Laszlo Hanyecz Spent 10,000 Bitcoin on Pizza and Never Looked Back

On May 22, 2010, Laszlo Hanyecz became a legend in cryptocurrency history—not by accumulating wealth, but by letting it slip through his fingers. He traded 10,000 BTC for two large pizzas, a transaction that would eventually be worth over $260 million by 2025. Yet the man behind this iconic deal remains remarkably at peace with his choice.

The Day Bitcoin Became Real Money

Four days before pizza day, Laszlo Hanyecz posted a simple request on the Bitcoin Talk Forum: 10,000 Bitcoins in exchange for two pizzas. At the time, those coins were worth roughly $30. The post didn’t generate immediate interest—most people didn’t know how to process this strange Internet currency, let alone trade it. But Laszlo wasn’t deterred. He was curious about something more fundamental: Could Bitcoin actually work as money in the real world?

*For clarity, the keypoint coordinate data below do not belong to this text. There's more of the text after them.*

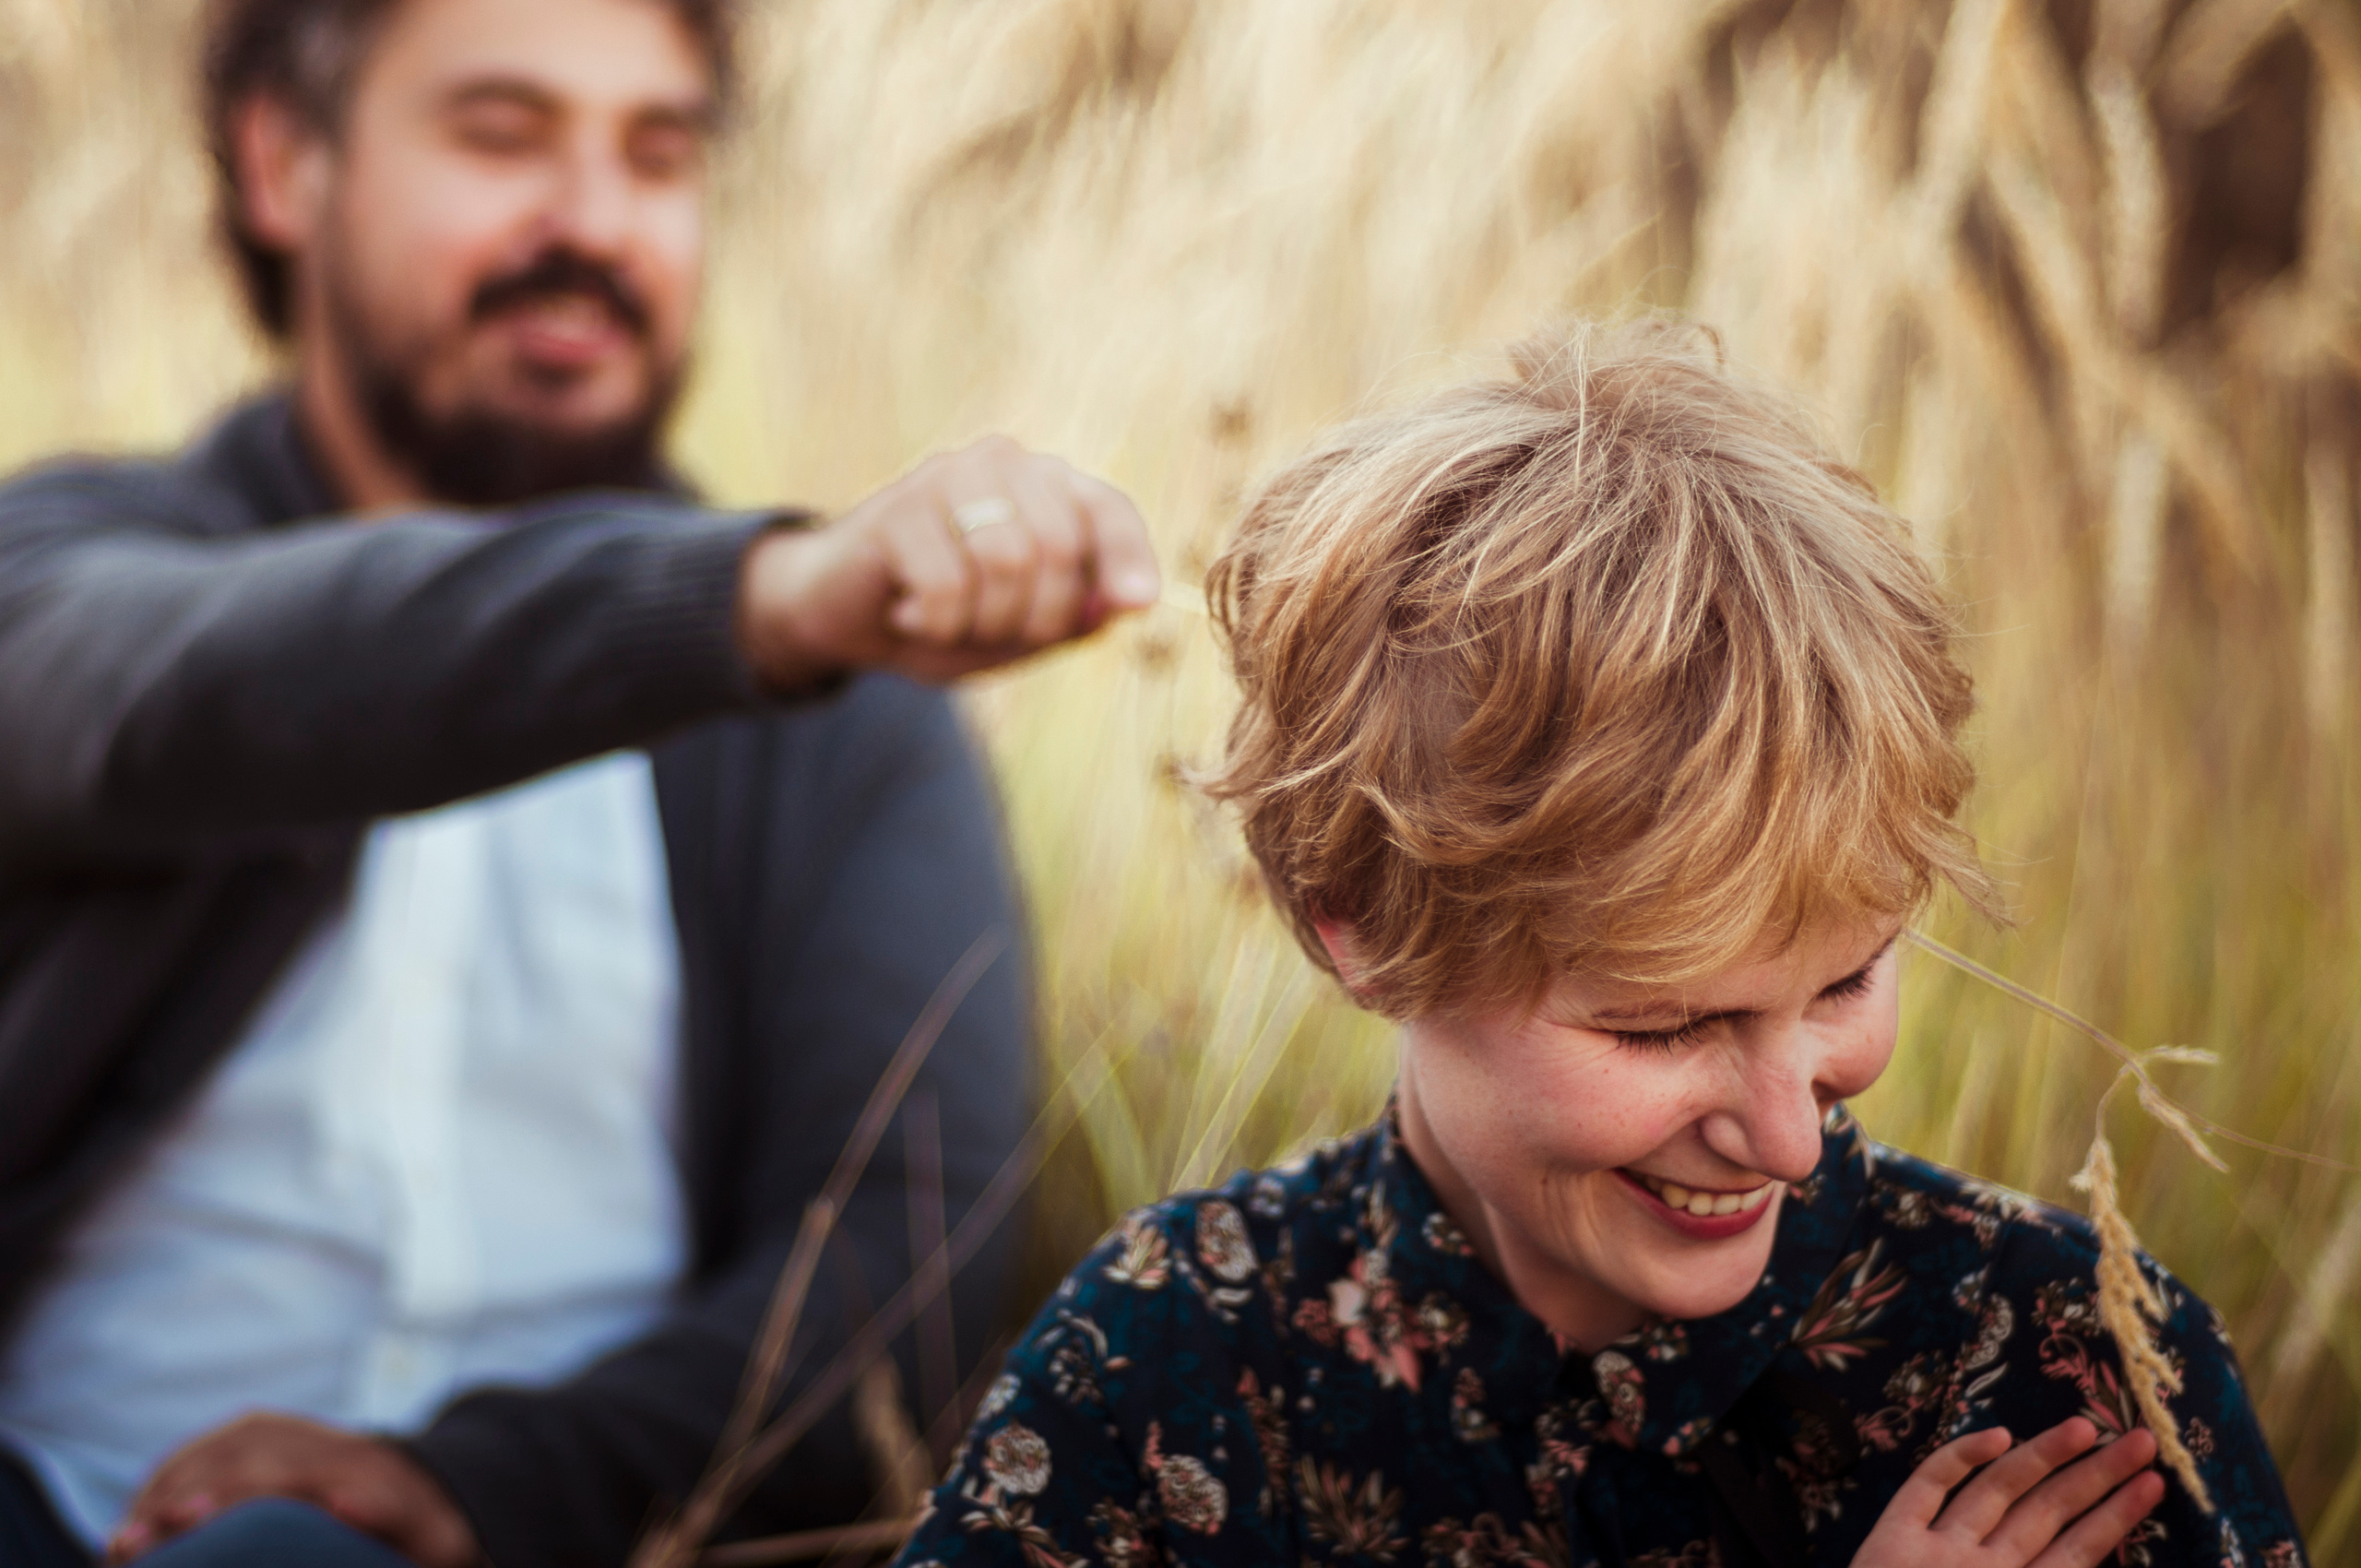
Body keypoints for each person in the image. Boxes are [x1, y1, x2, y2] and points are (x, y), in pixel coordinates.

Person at [0, 0, 1162, 1565]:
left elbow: (904, 1262)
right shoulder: (71, 568)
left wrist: (495, 1483)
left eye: (658, 153)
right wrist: (766, 606)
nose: (595, 222)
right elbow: (181, 688)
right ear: (285, 164)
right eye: (502, 134)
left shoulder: (846, 719)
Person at [893, 324, 2308, 1568]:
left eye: (1845, 980)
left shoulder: (2068, 1385)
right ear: (1364, 933)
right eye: (1661, 1026)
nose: (1789, 1138)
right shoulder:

On May 18, 2010, 19-year-old Jeremy Sturdivant took the bait. He ordered the pizzas, completed the transaction, and inadvertently became part of Bitcoin history. The moment Laszlo confirmed receipt of his meal, Bitcoin transformed from theoretical digital asset into functioning currency. No intermediaries. No payment processors. Just peer-to-peer value exchange. That’s why May 22 is celebrated annually as Bitcoin Pizza Day—it proved the concept could work.

The Miner Who Chose Hobby Over Fortune

Laszlo Hanyecz wasn’t some lucky early buyer. He was an innovator. As one of Bitcoin’s first miners, he pioneered GPU mining and helped develop Bitcoin Core and GPU support for MacOS. According to blockchain explorer OXT, his wallet accumulated over 43,000 BTC at its peak in June 2010. The 10,000 BTC pizza purchase was barely a dent in his holdings—he replenished it within days through continued mining.

Yet when asked decades later if he regretted the transaction, Laszlo’s answer was unambiguous: no. In interviews with Bitcoin Magazine, he explained his philosophy with disarming simplicity. “I mined Bitcoin, and I felt like I won the Internet that day. I earned pizza by contributing to open-source projects,” he said. For him, Bitcoin was always a hobby, not a wealth accumulation scheme. That mindset never changed. To this day, he maintains a day job and refuses to make Bitcoin his full-time career or primary responsibility. “I just thought it was better as a hobby,” Laszlo reflected. “I didn’t want the attention.”

This deliberate anonymity stands in sharp contrast to crypto’s obsession with wealth narratives. Laszlo has no public social media presence, no desire for fame, no announcement of his net worth. He simply continued contributing to the open-source community because he believed in the technology.

A Buyer and Seller Both at Peace

Jeremy Sturdivant, the pizza seller, tells a similar story. After receiving those 10,000 BTC, he spent them traveling with his girlfriend. In a 2018 interview, he admitted he never anticipated Bitcoin’s meteoric appreciation. Yet he held no bitterness. The $400 he received at the time eventually appreciated tenfold through the coins’ value increase—so even by his own accounting, it was a good deal.

Both men embodied the same ethos: they used Bitcoin as it was meant to be used—as a medium of exchange, not a vehicle for speculation. They got what they wanted at a price they considered fair. The fact that the same assets later became worth billions doesn’t change the calculus of their original transaction.

Why This Story Still Matters

The Bitcoin pizza narrative endures because it captures something often lost in modern crypto discourse: utility before moonshots, community before riches, principle before price. Laszlo Hanyecz didn’t just make a historical transaction—he demonstrated that early adopters of transformative technology aren’t necessarily motivated by financial gain. They’re motivated by possibility, by testing whether something works, by contributing to something larger than themselves.

As Bitcoin’s price continues to fluctuate and crypto evolves, Laszlo’s low-key presence remains a quiet reminder that not every pioneer needs a press release.